The lawsuit was filed on behalf of the students by the Southern Poverty Law Center, the National Center for Lesbian Rights and Faegre & Benson, claiming the five were targets of harassment within the district, reports CBS affiliate WCCO.

The lawsuit was announced just a day after it was revealed federal investigators have been looking into complaints of harassment and bullying at Anoka-Hennepin since last fall. It cites the policy that requires staff to remain neutral when sexual orientation is discussed in the classroom, saying that prevents teachers from effectively protecting kids perceived as gay from bullying and harassment.

Last October, the district had changed its anti-bullying and harassment policies after six students committed suicide in the span of a year and a half. The district's own investigation found no evidence that bullying contributed to the deaths. But some family members and advocates disagreed.

"We are disappointed that the district fails to see the serious harm this policy is causing its students," said Sam Wolfe, the head attorney behind the lawsuit, reports WCCO. "School and district officials who are entrusted with the safety and education of all students continue to ignore, minimize, dismiss, and even blame victims for the abusive behavior of other students."

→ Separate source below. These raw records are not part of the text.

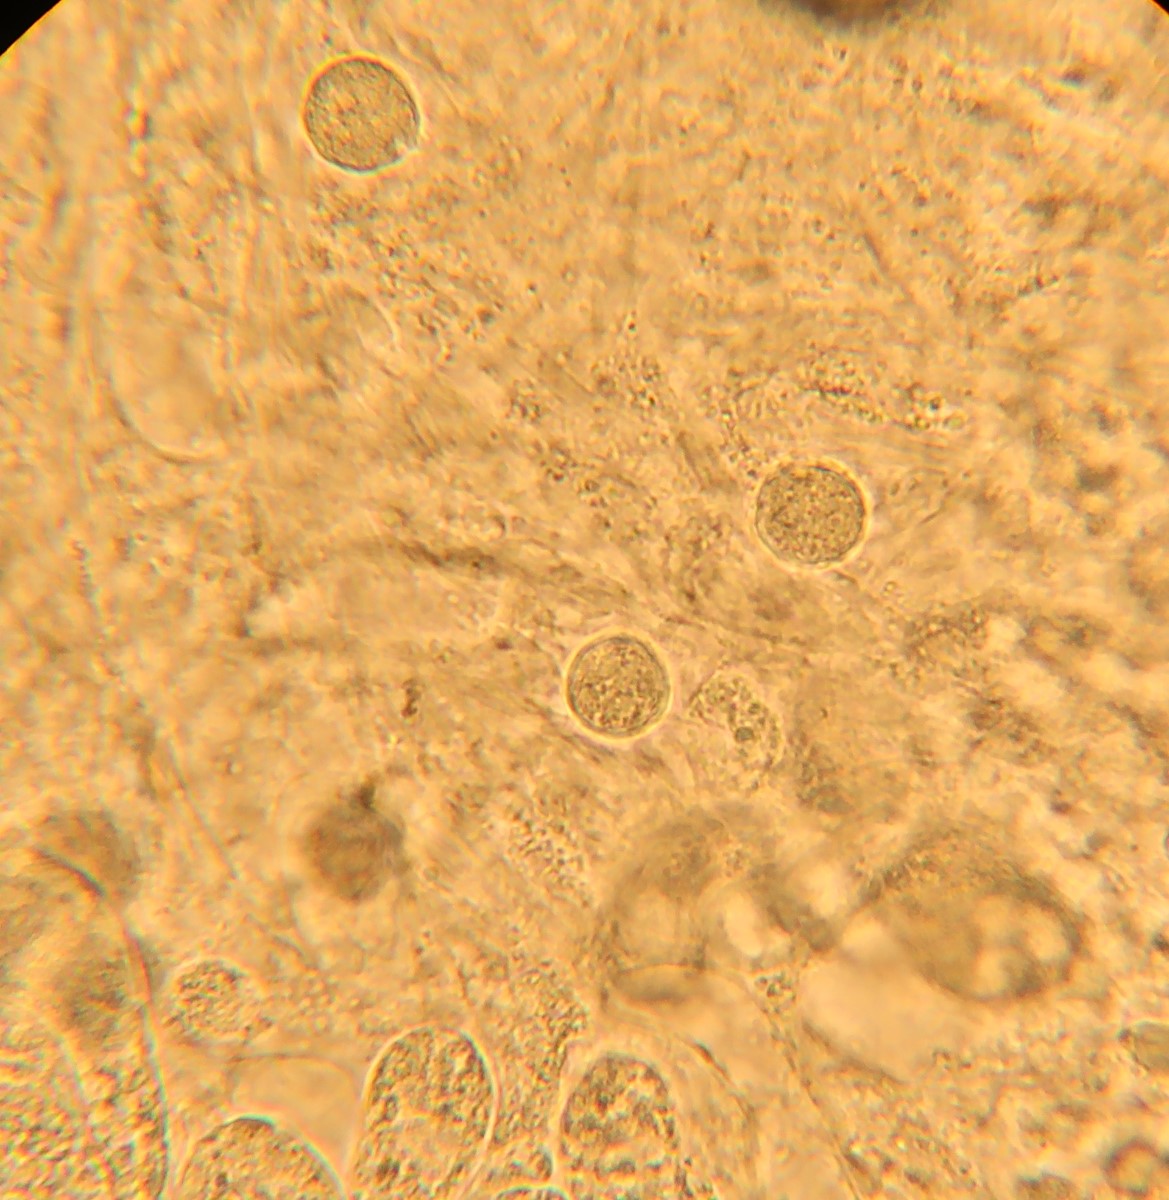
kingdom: Fungi
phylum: Basidiomycota
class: Agaricomycetes
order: Agaricales
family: Amanitaceae
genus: Amanita
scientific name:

The students want a judge to block the policy and award them damages.

"There is something seriously wrong in the Anoka-Hennepin School District, and district officials know it," said Kate Kendell, executive director for the National Center for Lesbian Rights, reports the station. "This epidemic of harassment -- unlike anything we've seen in neighboring districts -- is plainly fueled by the district's shameful and illegal policy singling out LGBT people and LGBT people alone for total exclusion from acknowledgement within the classroom."

The lawsuit says the district's "gag policy" has prohibited staff members from offering support to GLBT students, or to even acknowledge their existence. The legal team behind the lawsuit claims that policy of neutrality led to an environment where in certain students' rights were violated.